Dataset items:
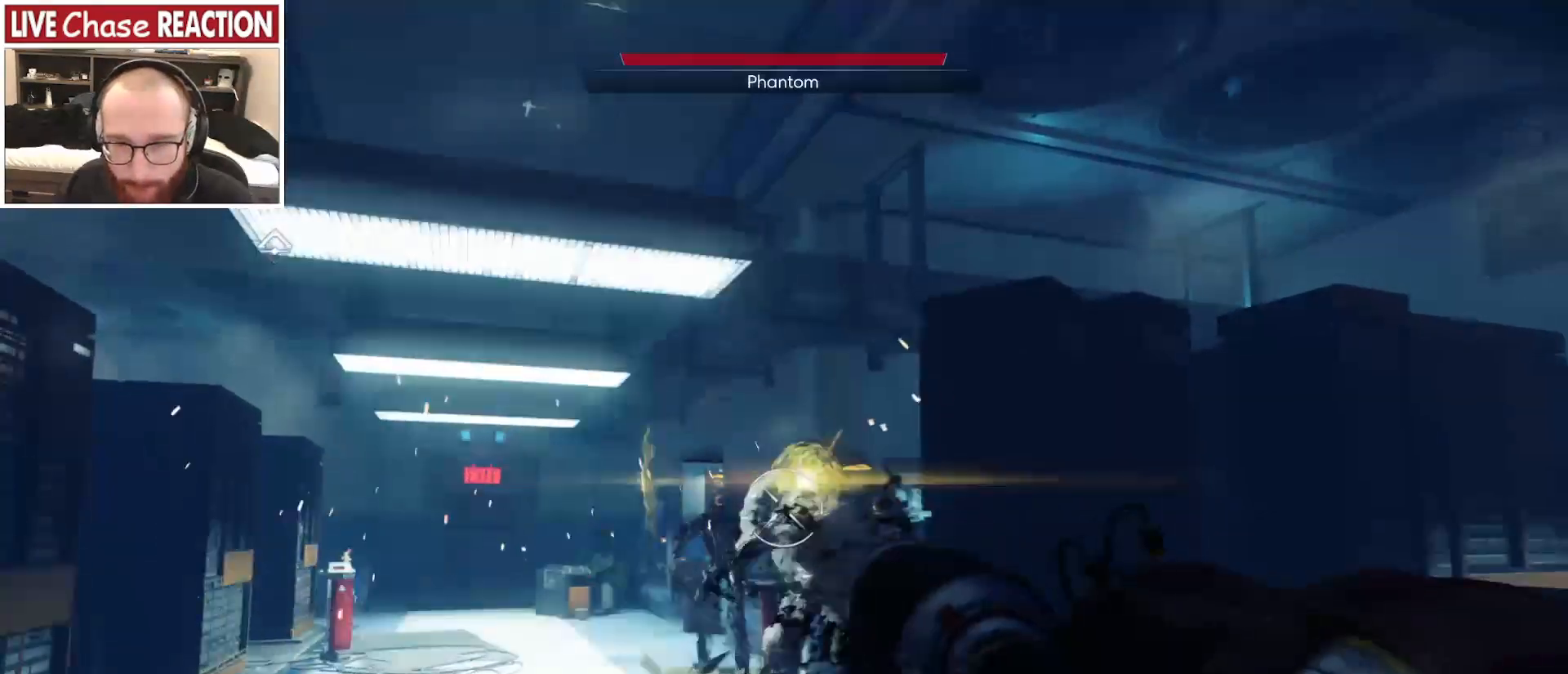
{"keys": ["d"], "mouse": ["left"]}
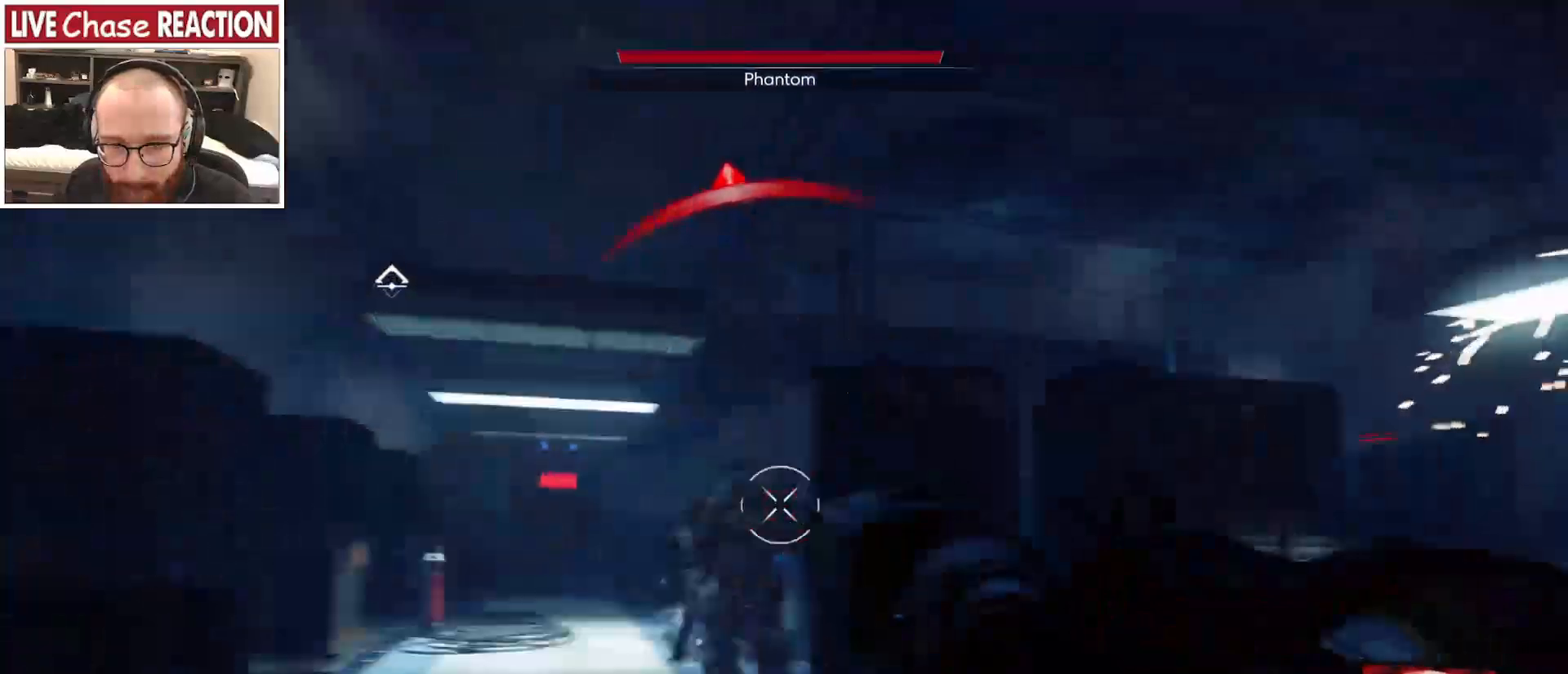
{"keys": ["d"], "mouse": [], "events": [[150, "mouse_left", "up"]]}
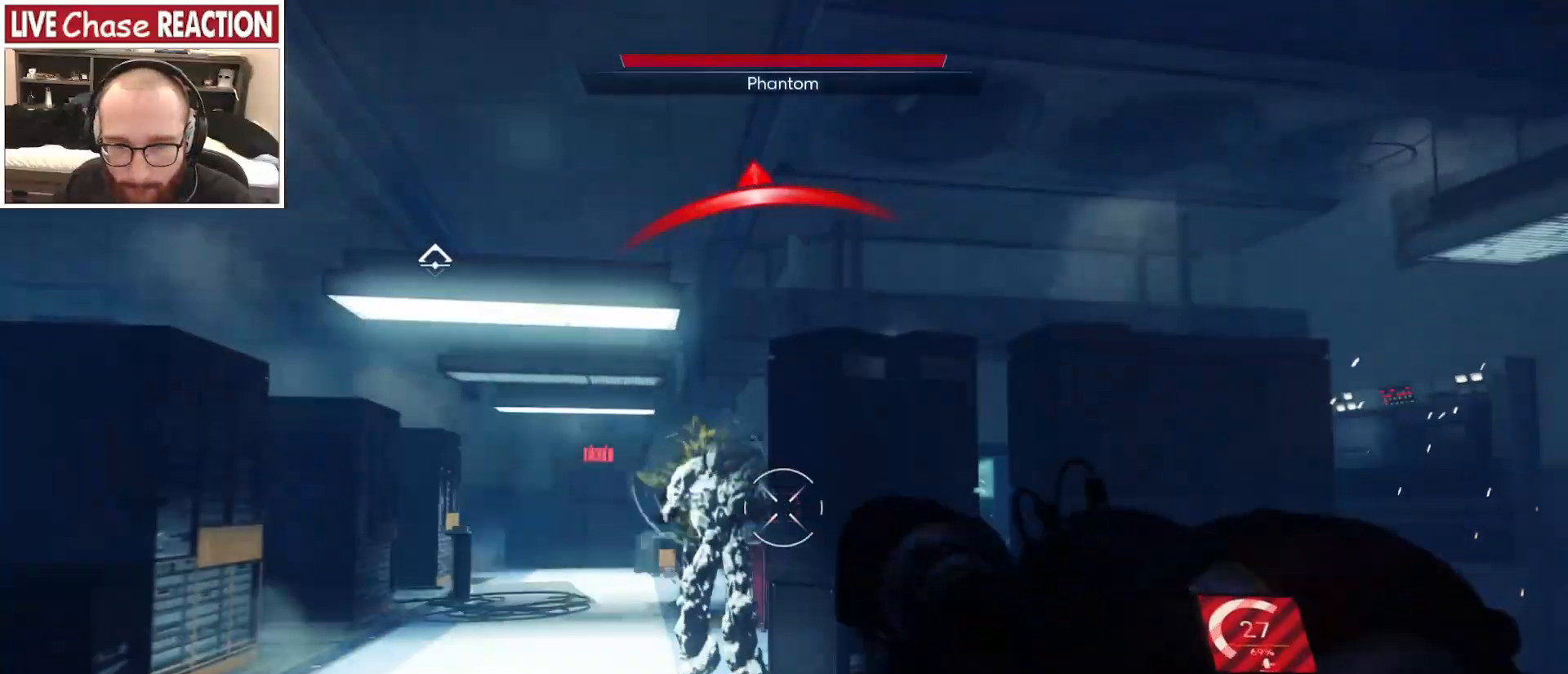
{"keys": ["d", "w"], "mouse": [], "events": [[100, "1", "down"], [167, "1", "up"], [300, "w", "down"]]}
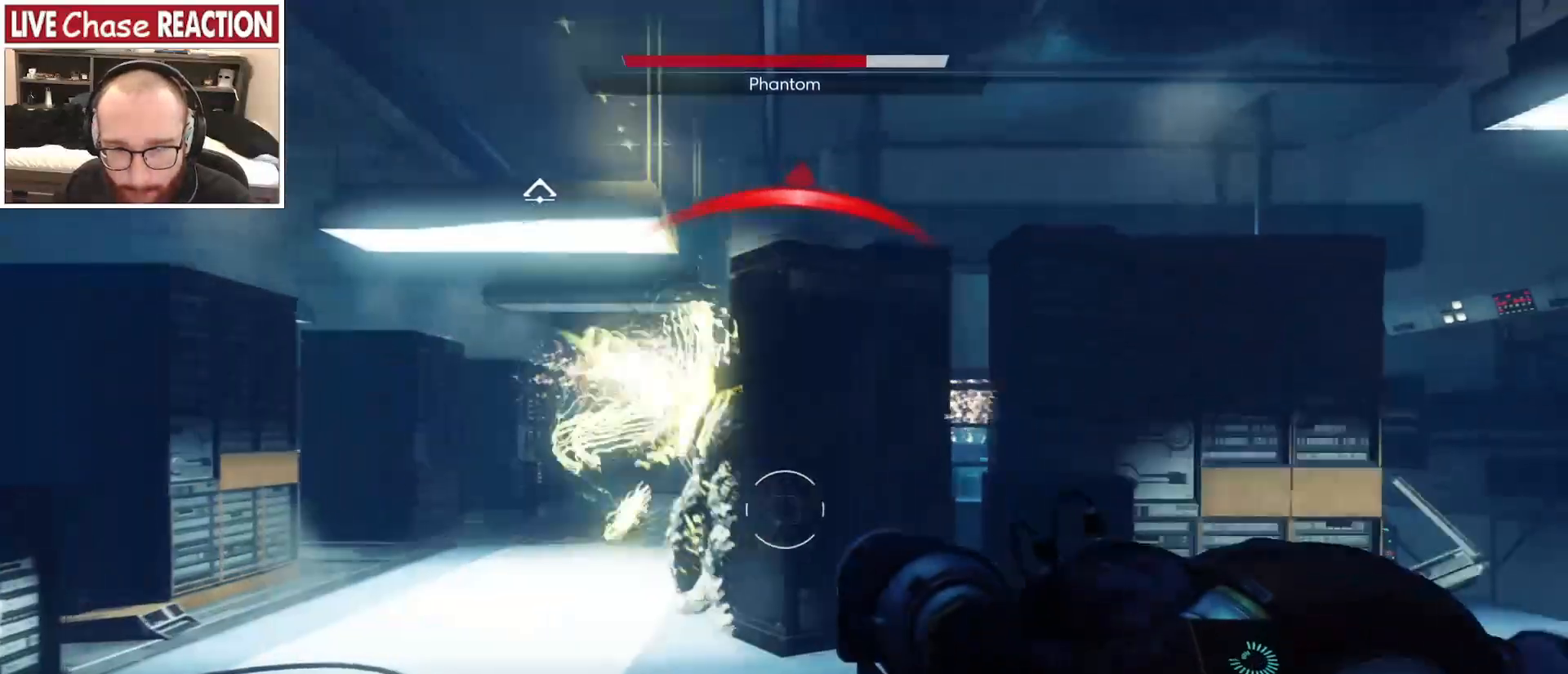
{"keys": ["shift_l", "w"], "mouse": [], "events": [[200, "d", "up"], [467, "shift_l", "down"]]}
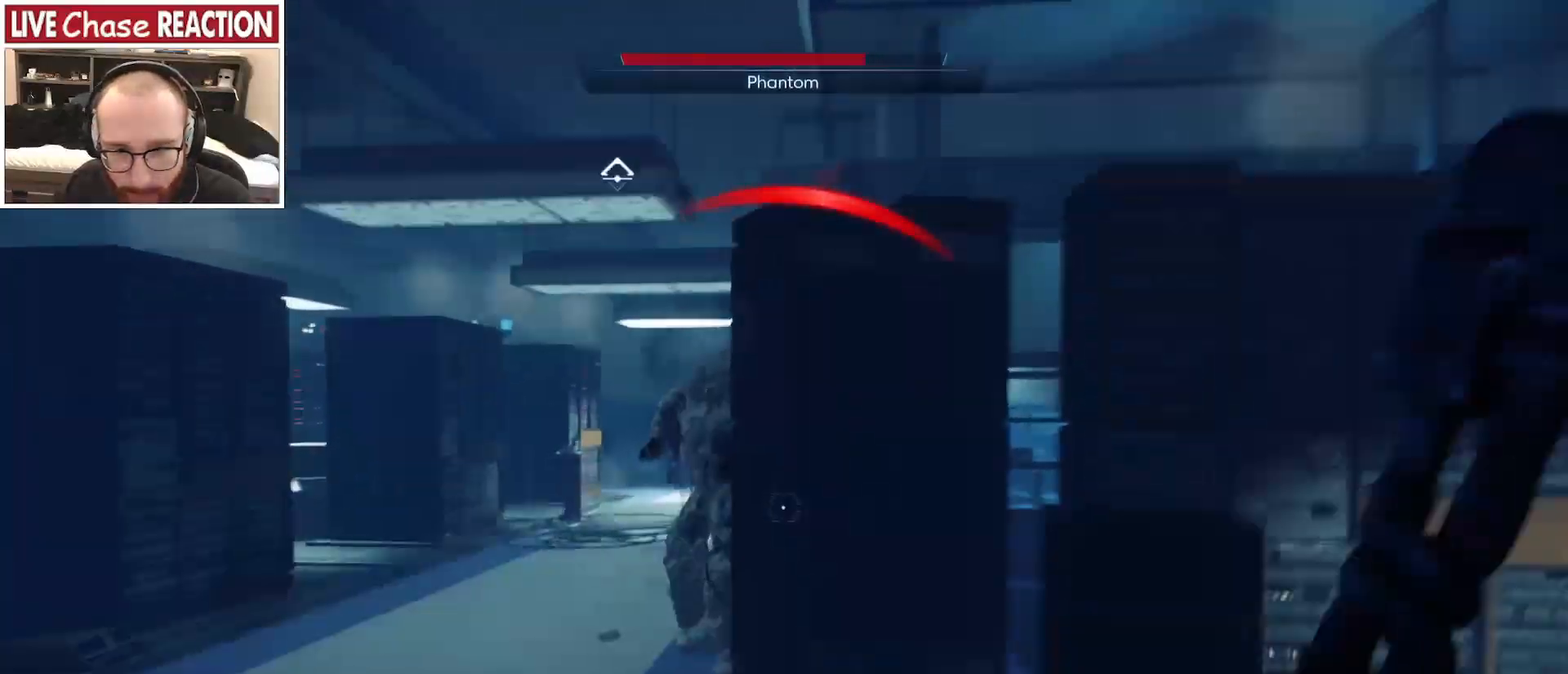
{"keys": ["w"], "mouse": ["left"], "events": [[283, "mouse_left", "down"], [417, "shift_l", "up"]]}
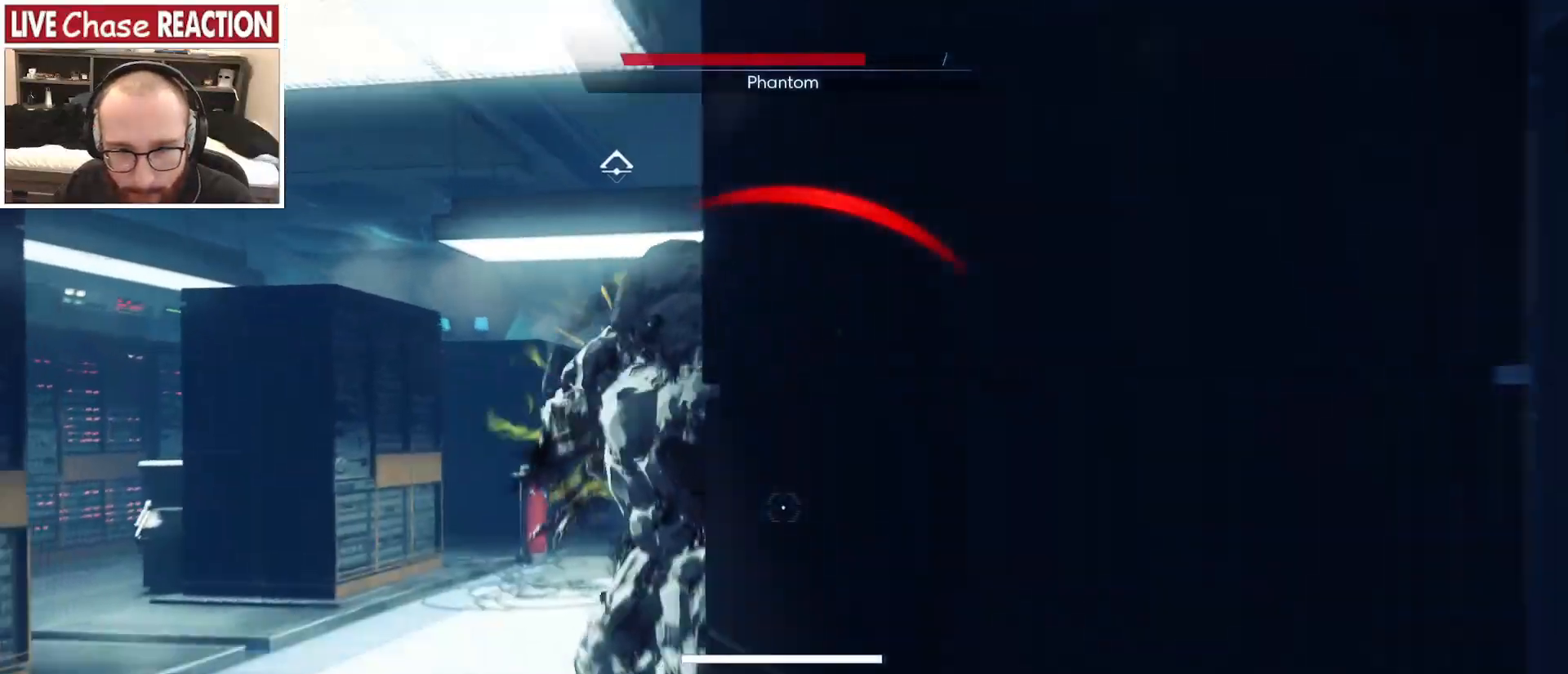
{"keys": ["d", "s"], "mouse": [], "events": [[33, "w", "up"], [117, "mouse_left", "up"], [117, "s", "down"], [367, "d", "down"]]}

## Instructions to follow
Return every entry word for word, but drop any pictures.

## Task result
{"keys": ["d"], "mouse": ["left"]}
{"keys": ["d"], "mouse": [], "events": [[150, "mouse_left", "up"]]}
{"keys": ["d", "w"], "mouse": [], "events": [[100, "1", "down"], [167, "1", "up"], [300, "w", "down"]]}
{"keys": ["shift_l", "w"], "mouse": [], "events": [[200, "d", "up"], [467, "shift_l", "down"]]}
{"keys": ["w"], "mouse": ["left"], "events": [[283, "mouse_left", "down"], [417, "shift_l", "up"]]}
{"keys": ["d", "s"], "mouse": [], "events": [[33, "w", "up"], [117, "mouse_left", "up"], [117, "s", "down"], [367, "d", "down"]]}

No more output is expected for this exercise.